Sydney City Trash is a Sydney-based Country/Punk band consisting of Mitch Hell (vocals, lyrics),  "Browny" Brown (lead guitar), Paddy Finn McHugh (rhythm guitar), Jamie "Jim Mongrel" Skjeme (bass), James Eric Bones (fiddle, mandolin) and Austin Ringo Citizen (drums). Three of its six members grew up in the small town of Tamworth in rural New South Wales, which is also Australia's Country Music Capital and their country roots are frequently reflected in the band's lyrics. The band has been described as the saviours of Australian Country, and is widely respected for its bitingly satirical and dense storytelling lyrics. To date, the band has released three studio albums: Classic Country Hits (2004), Once Upon A Time in Australia (2006)and Terror Australis (2009).

History

Vocalist and Lyricist Mitch Hell was raised in Tamworth in rural New South Wales. After moving to Sydney and fronting various punk, straight edge, hardcore and Oi! bands he met up with former high school mate and fellow Tamworth survivor Paddy 'Toots' McHugh in spring of 2001. The pair wrote their first song the now infamous 'Whiskey in the Sun' in the early 2002 and recorded several incarnations of this song over the next year mostly as a joke, poking fun of where they were raised. However it wasn’t until 2003 with the addition of another Tamworth survivor Browny "Barbecue" Brown the band really started taking shape.

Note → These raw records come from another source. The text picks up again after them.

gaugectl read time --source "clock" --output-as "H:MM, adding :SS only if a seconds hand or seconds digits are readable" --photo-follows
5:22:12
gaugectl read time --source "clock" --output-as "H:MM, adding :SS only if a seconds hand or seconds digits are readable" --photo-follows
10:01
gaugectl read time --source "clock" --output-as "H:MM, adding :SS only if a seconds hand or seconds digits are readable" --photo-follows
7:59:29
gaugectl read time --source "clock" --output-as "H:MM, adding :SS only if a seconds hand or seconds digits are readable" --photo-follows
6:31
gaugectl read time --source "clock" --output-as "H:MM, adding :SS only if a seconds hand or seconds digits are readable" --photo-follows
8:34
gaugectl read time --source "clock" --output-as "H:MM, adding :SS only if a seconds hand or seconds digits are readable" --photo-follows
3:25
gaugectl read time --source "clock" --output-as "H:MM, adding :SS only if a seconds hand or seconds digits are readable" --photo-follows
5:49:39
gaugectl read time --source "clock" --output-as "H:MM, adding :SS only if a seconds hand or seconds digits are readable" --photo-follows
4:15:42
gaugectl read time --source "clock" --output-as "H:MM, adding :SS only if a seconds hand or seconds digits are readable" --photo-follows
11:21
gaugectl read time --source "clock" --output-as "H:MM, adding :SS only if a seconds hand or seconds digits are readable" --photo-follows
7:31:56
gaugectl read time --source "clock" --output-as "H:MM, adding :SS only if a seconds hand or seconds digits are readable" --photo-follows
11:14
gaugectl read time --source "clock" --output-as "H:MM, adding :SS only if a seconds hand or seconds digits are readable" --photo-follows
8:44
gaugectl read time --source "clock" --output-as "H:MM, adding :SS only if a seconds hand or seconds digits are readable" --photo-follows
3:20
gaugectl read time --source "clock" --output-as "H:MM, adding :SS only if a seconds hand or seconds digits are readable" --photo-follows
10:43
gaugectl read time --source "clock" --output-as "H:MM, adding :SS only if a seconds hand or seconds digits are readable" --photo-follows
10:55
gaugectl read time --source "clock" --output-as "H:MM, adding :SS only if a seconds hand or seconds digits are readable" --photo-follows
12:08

The three Tamworth boys dragged in whatever musicians they could find and busked on the streets of Tamworth during the 2003 Country Music Festival, playing mainly covers by Merle Haggard, David Allen Coe, The Descendents and The Clash. After the festival and inspired by the thrill of performing the boys went into 'Hilltop Studios' in Tamworth to record a demo with the idea of getting a real band together.

The demo worked and by mid-2003 the boys had recruited a drummer Angus Howie (also a Tamworth survivor) a bass player Pig Barnett and even a fiddle player Jim Eric Bones whom was then playing guitar for death metal band Punisha. All six of the boys rehearsed and in late 2003 went back into 'Hilltop Studio' to record their first EP the now legendary "Classic Cuntry Hits."

Over the next year the boys worked hard playing any gig going and writing as much as possible. They became inspired by old Australian bush and folk bands such as Redgum, Roaring Jack and Dingo. They were also heavily influenced by Celtic punk bands such as the Pogues and Flogging Molly. All these influences were used and shaped to make the band's first full-length album 'Once Upon A Time in Australia' which was released on Scott Mac of Toe to Toe's label Sold Our Souls. The album was released to much success and sold over 5,000 copies. Off the back of this the boys played across Australia with a plethora of local and international bands.

Continuing to work hard the boys suffered some casualties of the road. They lost drummer Angus Howie to the glitzy world of TV Ratings and he was replaced by Irish Austin Citizen. With a new energy the boys set about writing for their next album.

Another set back was the loss of the unflappable Pig on bass. R.I.P brother. He was replaced with good friend Jim Mongrel from various south coast punk bands, most notably Run For Cover.

It was with this new line up the boys went in to record at the 'Brain Studios' in Surry Hills, Sydney in early 2009 producing the third and final full-length album 'Terror Australis'.